Fund managers are taking an increasingly bearish view of copper’s short-term prospects as the price tests the lower band of its year-to-date trading range.
London Metal Exchange (LME) three-month copper has this week broken down through the $8,000-per metric ton level for the first time in five months in tandem with a collapsing time-spread structure.
Last trading at $7,990 per metric ton, London copper is now within sight of the year-to-date lows of $7,867-7,871 recorded in late May.
Investors on both sides of the Atlantic have been shifting positions in response to a potential downside break of a range that has defined the price action this year.
Fund positioning on the CME copper contract has oscillated between long and short for several months as the price chopped around in a sideways range.

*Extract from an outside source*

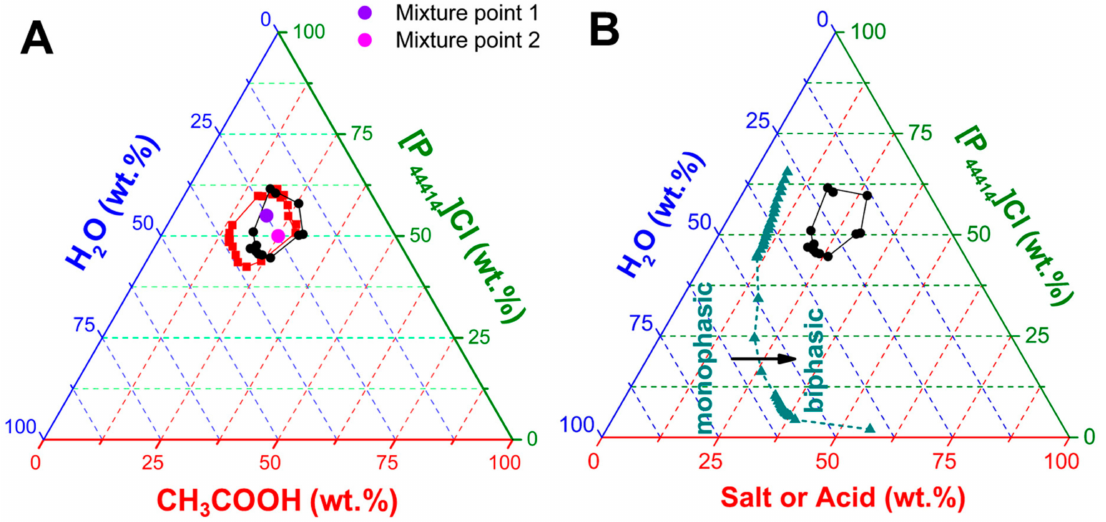
Figure 1. ( A ) Phase diagram of the [P 44414 ]Cl + CH 3 COOH + H 2 O system at 298 K ( black) and 323 K ( red). ( B ) Comparison of the experimental phase diagrams for the aqueous biphasic system composed of [P 44414 ]Cl and CH 3 COOH or NH 4 CH 3 COO ( ▲ cyan) at 298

But the collective stance has turned more bearish since the start of September with money managers lifting outright short positions to 77,276 contracts in the week to Sept. 26.

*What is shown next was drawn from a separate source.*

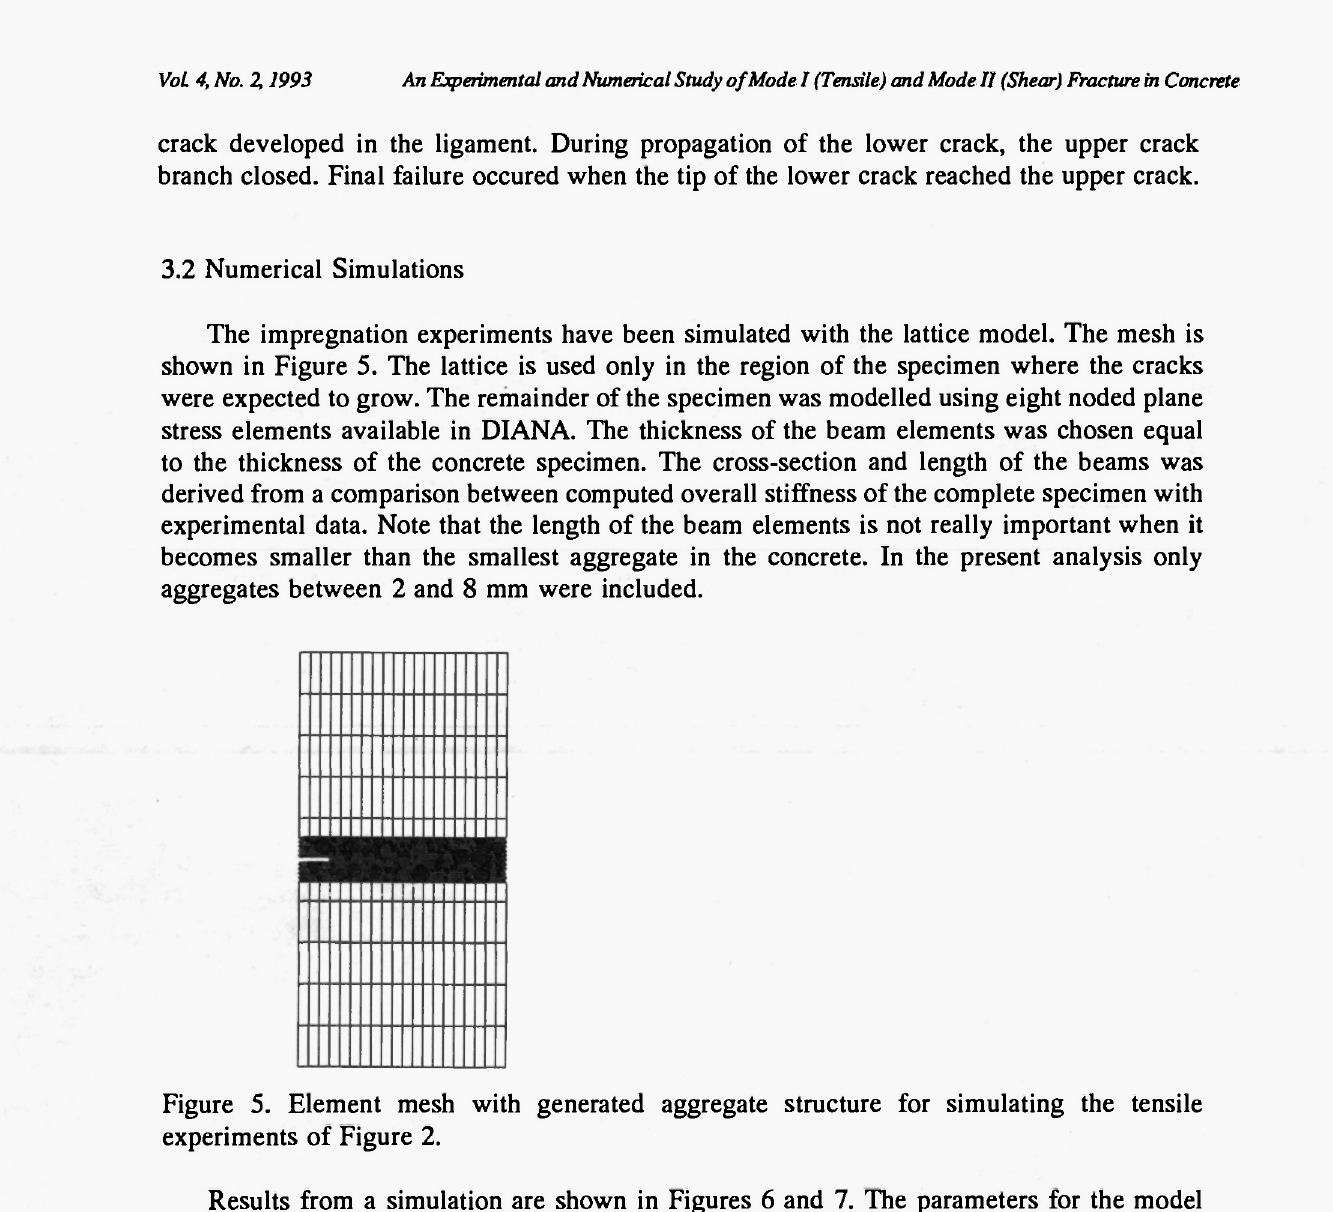
Figure 5. Element mesh with generated aggregate structure for simulating the tensile experiments of Figure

It’s the largest accumulation of bear bets since March 2020, when copper and the rest of the base metals complex were reeling from the first impact of Covid-19 restrictions.
Fresh fund selling has shifted net positioning to the short side to the tune of 21,220 contracts, the most bearish reading since June when the collective net short flexed out to 23,012 contracts.

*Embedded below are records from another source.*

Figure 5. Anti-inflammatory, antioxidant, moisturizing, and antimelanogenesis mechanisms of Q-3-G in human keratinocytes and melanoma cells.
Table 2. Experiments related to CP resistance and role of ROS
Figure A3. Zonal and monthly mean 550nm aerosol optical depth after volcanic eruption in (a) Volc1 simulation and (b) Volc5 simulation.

Bulls are still hanging on in there. Indeed outright long positioning actually rose by 1,339 contracts on the week, attesting to the continued wide spectrum of views on copper’s short-term dynamics.
Investment fund positioning has also shifted to the short side on the London copper market for the first time since early June.
Here it’s a case of investors sharply reducing their long exposure. Outright long copper positions have been slashed from 63,665 contracts at the start of September to 35,050 as of the Sept. 26 close.
Funds have also reduced their short exposure, albeit less dramatically. The last two weeks have seen a margin net rebuild but nowhere near to the extent seen in the US market.
Net positioning has shifted to a collective short of 3,051 contracts, just shy of the 3,228-contract peak 2023 short in June.
It’s worth noting that the “other financial” reporting category, which includes index funds, is still in modest net long territory.
There are good reasons for investors to be wary of a potential bear break-out from this year’s previously price-defining trading range.
China’s piece-meal stimulus remains underwhelming, even as Europe’s manufacturing sector contracts and concern grows about economic momentum in the United States. A strong dollar and a weak yuan are also piling pressure on the copper price.
Copper’s micro dynamics are compounding the sense of impending gloom. LME time-spreads have collapsed, the cash discount to three-month metal widening to $77.50 per metric ton at Tuesday’s close, the largest discount since the early 1990s.
Low liquidity may have accentuated the move but heavy cash selling in recent days is a warning signal that more copper could be about to hit the LME warehouse system.
LME copper stocks rose by 65,025 metric tons over the course of September, the largest monthly increase since April 2022, and spreads are saying there may be a lot more metal sitting in the warehouse shadows.
But copper’s deteriorating chart picture holds the clue to the market’s immediate prospects, particularly given the number of black-box funds that are configured to react to momentum and technical triggers.
Focus is now on those May lows and whether they will provide sufficient support to hold back the building bear pressure.
(The opinions expressed here are those of the author, Andy Home, a columnist for Reuters.)